DAYS GONE – RECENSIONE


The Breakdown

La mia valutazione 9.0

Il gioco “Days Gone” ha conosciuto un successo mondiale che non accenna a placarsi. Uscito il 26 Aprile, in pochissimo tempo ha scalato le classifiche di tutto il mondo, proclamandosi il gioco più venduto in paesi come l’Italia, l’Inghilterra è il Giappone.

Creato e plasmato da Sony Interactive Entertainment Bend Studio, Days Gone è a tutti gli effetti un gioco pensato in esclusiva per PlayStation 4.

Cuore pulsante al centro di tutto è in questo caso la motocicletta, perfetta compagna in questa fantastica e allo stesso tempo anomala avventura. Una motocicletta che non pretende di essere perfetta ( constaterete, a vostre spese, che non sempre riuscirete a tenerla bene in strada), un po’ come l’intero gioco che, piano piano, mostra tutti i suoi piccoli difetti, senza affannarsi troppo nel celarli.

Ed è proprio questo forse la sua forza: sapere di non essere perfetto, ma comunque degno di essere preso in considerazione.

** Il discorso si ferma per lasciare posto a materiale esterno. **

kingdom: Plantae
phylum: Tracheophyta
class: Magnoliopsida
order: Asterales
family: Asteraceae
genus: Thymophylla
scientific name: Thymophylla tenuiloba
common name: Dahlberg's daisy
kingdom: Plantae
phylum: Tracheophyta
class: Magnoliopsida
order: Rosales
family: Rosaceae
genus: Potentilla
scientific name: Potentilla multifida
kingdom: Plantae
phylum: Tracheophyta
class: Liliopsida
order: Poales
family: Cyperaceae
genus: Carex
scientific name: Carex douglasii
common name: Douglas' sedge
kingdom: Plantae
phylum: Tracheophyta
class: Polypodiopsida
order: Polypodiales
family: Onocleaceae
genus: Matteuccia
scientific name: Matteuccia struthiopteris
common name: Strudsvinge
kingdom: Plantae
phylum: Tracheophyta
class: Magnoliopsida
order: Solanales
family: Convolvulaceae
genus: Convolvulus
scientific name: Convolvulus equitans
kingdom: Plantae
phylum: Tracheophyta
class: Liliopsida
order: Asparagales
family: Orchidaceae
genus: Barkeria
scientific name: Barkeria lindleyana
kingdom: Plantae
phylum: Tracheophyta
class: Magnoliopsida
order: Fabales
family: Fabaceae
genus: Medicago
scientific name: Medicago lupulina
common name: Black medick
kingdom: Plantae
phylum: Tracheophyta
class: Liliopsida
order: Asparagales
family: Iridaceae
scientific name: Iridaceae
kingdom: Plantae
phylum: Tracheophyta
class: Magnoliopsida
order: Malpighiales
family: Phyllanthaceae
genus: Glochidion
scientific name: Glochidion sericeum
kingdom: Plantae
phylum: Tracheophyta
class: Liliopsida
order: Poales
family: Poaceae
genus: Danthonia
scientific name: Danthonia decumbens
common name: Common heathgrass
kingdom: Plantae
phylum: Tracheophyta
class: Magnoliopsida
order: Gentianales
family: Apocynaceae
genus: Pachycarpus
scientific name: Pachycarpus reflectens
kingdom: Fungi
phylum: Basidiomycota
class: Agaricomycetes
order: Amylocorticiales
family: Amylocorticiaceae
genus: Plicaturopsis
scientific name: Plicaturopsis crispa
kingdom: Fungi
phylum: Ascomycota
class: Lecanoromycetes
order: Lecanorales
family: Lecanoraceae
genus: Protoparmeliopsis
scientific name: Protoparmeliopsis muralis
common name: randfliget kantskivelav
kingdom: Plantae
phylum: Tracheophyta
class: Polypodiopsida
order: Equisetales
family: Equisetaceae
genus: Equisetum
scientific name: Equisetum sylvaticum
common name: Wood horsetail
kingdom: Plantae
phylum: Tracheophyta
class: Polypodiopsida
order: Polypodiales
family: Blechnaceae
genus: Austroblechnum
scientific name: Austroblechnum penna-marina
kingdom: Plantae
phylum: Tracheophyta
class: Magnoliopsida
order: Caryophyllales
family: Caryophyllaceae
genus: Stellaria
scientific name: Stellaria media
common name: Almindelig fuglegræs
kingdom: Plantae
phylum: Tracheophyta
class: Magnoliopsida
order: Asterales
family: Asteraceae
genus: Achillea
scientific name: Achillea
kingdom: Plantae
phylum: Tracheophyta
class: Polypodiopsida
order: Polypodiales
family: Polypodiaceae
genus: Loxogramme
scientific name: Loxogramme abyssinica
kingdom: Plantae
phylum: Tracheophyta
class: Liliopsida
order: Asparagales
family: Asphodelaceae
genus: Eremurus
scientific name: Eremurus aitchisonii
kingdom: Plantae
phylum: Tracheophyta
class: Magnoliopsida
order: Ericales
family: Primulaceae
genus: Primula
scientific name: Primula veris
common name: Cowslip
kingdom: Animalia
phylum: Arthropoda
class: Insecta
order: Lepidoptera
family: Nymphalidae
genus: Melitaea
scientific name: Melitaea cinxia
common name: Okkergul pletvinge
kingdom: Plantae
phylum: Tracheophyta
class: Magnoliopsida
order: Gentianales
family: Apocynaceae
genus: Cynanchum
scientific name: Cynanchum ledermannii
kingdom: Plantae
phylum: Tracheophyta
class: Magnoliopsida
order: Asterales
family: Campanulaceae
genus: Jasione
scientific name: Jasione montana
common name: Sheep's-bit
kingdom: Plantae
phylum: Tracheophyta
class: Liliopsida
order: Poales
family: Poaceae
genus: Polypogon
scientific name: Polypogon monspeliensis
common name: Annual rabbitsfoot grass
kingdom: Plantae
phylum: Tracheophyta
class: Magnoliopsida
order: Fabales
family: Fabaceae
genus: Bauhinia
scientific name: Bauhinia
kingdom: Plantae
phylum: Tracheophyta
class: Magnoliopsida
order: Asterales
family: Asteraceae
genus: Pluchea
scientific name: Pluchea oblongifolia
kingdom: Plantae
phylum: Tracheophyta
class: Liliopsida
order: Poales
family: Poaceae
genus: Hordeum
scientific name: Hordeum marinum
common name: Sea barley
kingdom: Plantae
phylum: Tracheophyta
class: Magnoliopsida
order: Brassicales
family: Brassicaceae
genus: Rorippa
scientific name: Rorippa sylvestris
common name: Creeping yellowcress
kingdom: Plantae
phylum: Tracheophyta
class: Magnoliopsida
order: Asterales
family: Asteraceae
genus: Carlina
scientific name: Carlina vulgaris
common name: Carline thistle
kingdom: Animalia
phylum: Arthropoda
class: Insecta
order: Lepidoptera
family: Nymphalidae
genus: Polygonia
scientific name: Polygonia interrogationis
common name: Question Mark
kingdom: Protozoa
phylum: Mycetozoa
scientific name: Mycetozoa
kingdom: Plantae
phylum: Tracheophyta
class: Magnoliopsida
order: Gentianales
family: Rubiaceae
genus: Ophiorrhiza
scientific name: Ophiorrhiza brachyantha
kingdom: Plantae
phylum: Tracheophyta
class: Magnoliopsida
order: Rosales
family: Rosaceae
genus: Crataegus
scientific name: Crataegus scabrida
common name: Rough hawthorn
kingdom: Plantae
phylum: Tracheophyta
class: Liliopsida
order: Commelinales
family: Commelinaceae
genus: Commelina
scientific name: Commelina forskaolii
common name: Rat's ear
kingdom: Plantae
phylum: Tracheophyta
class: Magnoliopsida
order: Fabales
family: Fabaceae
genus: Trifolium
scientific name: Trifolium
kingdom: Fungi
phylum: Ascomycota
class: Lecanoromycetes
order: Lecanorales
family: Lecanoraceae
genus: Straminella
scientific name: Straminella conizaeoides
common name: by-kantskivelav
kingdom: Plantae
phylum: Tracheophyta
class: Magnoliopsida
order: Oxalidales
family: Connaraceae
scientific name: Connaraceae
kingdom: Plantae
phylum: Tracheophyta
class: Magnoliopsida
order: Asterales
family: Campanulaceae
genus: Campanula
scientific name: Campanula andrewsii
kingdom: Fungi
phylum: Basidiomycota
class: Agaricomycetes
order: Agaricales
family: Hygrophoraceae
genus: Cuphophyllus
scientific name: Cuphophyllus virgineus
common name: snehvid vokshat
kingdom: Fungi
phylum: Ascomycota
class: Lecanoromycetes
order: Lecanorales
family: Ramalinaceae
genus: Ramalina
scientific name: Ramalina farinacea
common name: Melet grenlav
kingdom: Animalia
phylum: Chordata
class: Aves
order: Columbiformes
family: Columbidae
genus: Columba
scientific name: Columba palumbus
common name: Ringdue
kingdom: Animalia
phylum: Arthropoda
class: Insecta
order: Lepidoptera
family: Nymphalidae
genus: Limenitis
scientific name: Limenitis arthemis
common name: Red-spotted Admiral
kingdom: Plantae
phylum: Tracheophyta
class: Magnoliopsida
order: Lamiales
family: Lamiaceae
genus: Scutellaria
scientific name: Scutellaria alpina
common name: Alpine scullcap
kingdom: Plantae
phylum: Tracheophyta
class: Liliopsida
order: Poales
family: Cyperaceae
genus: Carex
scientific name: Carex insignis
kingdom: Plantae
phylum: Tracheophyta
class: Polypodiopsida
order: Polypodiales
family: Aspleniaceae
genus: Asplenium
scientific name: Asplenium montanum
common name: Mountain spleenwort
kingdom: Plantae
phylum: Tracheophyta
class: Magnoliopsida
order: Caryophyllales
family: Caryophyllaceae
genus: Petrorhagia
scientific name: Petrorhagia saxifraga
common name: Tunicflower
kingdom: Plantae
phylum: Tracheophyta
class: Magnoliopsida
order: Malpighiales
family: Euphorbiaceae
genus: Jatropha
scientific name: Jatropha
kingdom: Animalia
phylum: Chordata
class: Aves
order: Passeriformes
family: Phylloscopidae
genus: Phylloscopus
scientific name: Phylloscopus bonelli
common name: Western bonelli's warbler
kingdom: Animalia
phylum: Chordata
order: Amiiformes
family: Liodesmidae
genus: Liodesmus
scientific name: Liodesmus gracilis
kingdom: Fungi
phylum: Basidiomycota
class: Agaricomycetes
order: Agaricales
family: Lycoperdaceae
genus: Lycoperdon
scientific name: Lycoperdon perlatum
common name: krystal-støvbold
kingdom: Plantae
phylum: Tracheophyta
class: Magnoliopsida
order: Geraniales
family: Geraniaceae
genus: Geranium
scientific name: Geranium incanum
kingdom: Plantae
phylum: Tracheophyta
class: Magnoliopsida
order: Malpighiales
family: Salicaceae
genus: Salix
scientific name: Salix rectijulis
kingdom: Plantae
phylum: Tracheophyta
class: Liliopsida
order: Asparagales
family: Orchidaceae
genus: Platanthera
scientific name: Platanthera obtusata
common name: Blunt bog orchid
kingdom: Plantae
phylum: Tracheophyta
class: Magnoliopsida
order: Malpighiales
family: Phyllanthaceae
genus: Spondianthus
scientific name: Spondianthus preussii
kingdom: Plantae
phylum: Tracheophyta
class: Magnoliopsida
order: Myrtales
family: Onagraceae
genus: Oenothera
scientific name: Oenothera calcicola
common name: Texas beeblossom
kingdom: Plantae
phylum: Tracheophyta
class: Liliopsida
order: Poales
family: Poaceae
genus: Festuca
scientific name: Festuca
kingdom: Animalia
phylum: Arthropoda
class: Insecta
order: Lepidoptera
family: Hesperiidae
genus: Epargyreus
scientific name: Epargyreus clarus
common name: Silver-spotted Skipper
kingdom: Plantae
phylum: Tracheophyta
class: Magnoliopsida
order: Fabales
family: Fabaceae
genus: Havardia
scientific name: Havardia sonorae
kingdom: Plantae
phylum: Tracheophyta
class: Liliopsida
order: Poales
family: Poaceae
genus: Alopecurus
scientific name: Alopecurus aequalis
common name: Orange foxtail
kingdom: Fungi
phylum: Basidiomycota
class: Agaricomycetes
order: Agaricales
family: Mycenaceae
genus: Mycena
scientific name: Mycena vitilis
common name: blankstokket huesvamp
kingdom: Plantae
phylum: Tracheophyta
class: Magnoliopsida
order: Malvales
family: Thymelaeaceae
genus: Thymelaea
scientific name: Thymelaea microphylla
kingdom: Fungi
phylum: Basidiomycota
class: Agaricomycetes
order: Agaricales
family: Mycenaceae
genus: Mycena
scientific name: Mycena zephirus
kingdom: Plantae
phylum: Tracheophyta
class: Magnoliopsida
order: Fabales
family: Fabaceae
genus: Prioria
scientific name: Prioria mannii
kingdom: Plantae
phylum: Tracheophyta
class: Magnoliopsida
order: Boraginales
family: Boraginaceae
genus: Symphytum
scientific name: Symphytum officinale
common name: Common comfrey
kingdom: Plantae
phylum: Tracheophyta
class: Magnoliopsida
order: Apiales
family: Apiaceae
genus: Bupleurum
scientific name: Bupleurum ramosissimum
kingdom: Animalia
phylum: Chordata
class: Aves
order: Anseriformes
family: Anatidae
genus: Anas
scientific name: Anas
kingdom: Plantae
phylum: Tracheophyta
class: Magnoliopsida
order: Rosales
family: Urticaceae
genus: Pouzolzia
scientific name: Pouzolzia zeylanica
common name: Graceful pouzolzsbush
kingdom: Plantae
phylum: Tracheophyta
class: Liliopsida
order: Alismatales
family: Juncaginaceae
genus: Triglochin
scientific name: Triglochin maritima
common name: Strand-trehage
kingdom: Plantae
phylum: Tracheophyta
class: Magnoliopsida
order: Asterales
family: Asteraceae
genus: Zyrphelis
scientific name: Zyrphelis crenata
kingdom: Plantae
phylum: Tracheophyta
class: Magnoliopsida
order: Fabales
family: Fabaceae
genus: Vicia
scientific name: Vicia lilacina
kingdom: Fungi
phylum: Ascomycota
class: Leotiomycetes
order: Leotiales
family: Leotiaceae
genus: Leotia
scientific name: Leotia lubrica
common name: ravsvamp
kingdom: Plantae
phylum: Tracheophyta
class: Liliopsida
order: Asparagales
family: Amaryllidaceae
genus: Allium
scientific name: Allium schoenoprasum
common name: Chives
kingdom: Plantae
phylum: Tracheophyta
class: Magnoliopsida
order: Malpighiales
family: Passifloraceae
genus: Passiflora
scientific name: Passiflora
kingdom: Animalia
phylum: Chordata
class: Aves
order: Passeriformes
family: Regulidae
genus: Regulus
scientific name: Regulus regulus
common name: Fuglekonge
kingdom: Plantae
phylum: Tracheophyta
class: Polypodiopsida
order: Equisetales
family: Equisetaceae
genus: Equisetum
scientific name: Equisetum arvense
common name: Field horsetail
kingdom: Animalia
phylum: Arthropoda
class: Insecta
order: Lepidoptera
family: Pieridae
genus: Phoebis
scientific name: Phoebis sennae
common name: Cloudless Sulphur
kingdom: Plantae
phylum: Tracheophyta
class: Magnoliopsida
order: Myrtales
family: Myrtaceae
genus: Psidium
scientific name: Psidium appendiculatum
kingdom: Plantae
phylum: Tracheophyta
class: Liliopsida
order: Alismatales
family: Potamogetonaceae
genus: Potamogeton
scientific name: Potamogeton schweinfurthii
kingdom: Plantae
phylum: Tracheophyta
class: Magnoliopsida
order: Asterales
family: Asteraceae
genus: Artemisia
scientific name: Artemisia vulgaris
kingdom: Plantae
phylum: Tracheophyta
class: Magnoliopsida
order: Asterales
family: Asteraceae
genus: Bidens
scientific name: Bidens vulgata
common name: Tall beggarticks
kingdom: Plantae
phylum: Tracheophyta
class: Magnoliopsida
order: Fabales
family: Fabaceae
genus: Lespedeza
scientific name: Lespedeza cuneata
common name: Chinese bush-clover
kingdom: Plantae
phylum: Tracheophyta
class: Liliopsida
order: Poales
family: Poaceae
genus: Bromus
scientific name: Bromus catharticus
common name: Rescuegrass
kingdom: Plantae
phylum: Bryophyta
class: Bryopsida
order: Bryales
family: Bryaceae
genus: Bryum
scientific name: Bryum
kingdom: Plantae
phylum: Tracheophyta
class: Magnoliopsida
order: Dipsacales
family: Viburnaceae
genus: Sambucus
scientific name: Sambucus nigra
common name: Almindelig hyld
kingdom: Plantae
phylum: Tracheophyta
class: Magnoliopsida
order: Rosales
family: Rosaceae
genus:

E che considerazione!

Del resto non ci si poteva aspettare diversamente da un gioco che cerca di affrontare tematiche e valori importanti e difficili come per esempio l’amicizia, l’amore e l’onore che rischiano di annullarsi in un mondo apocalittico che fa da scenario.

Days Gone, infatti, si sviluppa in un mondo flagellato da una terribile quanto misteriosa malattia che pian piano sta trasformando milioni di persone e animali in non morti.

A rendere tutto più misterioso di quanto non lo sia già è una fantomatica organizzazione internazionale il cui obiettivo non è ben chiaro a tutti, ovvero non si capisce se essa si muove per trovare un antidoto contro la malattia che dilaga o semplicemente se ne sia la diretta responsabile ed è pertanto desiderosa di insabbiare il tutto.

Intanto il mondo è nel caos più totale: da una parte vi sono gli zombie, un po’ deludenti non tanto nella grafica quanto nell’intelligenza artificiale a loro assegnata che li rende avversari un po’ sempliciotti e prede facili da rintracciare, e dall’altra parte quelli che non sono stati ancora trasformati e mantengono quindi la loro umanità che cercano di difendere con le unghie e con i denti riunendosi in piccoli gruppi, quasi come fossero piccole organizzazioni, ognuna con le proprie regole.

E infine ci sono i randagi, ovvero quelli che decidono di non allearsi con nessuno se non con se stessi, proprio come Deacon. Lui ci consente infatti di non seguire la mappa e muoverci liberamente e scegliere le proprie missioni nel momento in cui non si vogliono seguire le missioni principali.

Ed in questo Days Gone è simile a tanti altri open world presenti sul mercato, dove vi sono le missioni principali ma allo stesso tempo viene concessa al giocatore di uscire dai binari e vivere nuove avventure. Ed ecco che queste missioni secondarie aprono le porte a scenari spettacolari su cui la Bend Studio non si è risparmiata.

D’altronde Incubo, ovvero la parte dell’Oregon che fa da scenario, è una terra dal carattere fortemente selvaggio in grado di regalare cieli stellati, picchi innevati e boschi sempre verdi.

Un paesaggio quasi paradisiaco se non fosse per gli innumerevoli non morti che cercano continuamente di mangiarci. Tutta la narrazione segue questo ritmo e la storia di Deacon scorre liscia come l’olio tra un combattimento e un altro, tra una missione e un’altra.

Solo ogni tanto le orde danno una scarica elettrica particolare alla narrazione, essendo enormi, massicce e aggressive. Ma non è facile incontrarle.

Ma più ci si avvicina alla fine del gioco, più Days Gone adotta un ritmo differente, che non deve però disorientare o confondere il giocatore. Semplicemente gli sviluppatori della Sony Interactive Entertainment Bend Studio si sono resi conto che il giocatore non poteva godere sempre della stessa libertà di movimento e di azione dall’inizio alla fine.

Imperfetto, forse ancora tutto da rivedere e ritoccare. Tutto questo è Days Gone. Ma non solo. Days Gone ha consapevolezza dei propri limiti e non ne prova vergogna, né cerca in qualche modo di nasconderli, o, peggio ancora, mascherarli. Days Gone sa benissimo di essere imperfetto, ma questo non gli vieta di fare dei propri difetti un vero punto di forza.

Ed è così che si è conquistato l’affetto e l’ammirazione di tanti giocatori in ogni angolo della terra. Aggiungi poi lo scenario mozzafiato e la grafica perfetta, la storia accattivante di Deacon e alcuni colpi di scena è il gioco è fatto.

Non resta che provare ad immergersi realmente in questo gioco per capire se queste sono solo belle parole o la pura e semplice verità.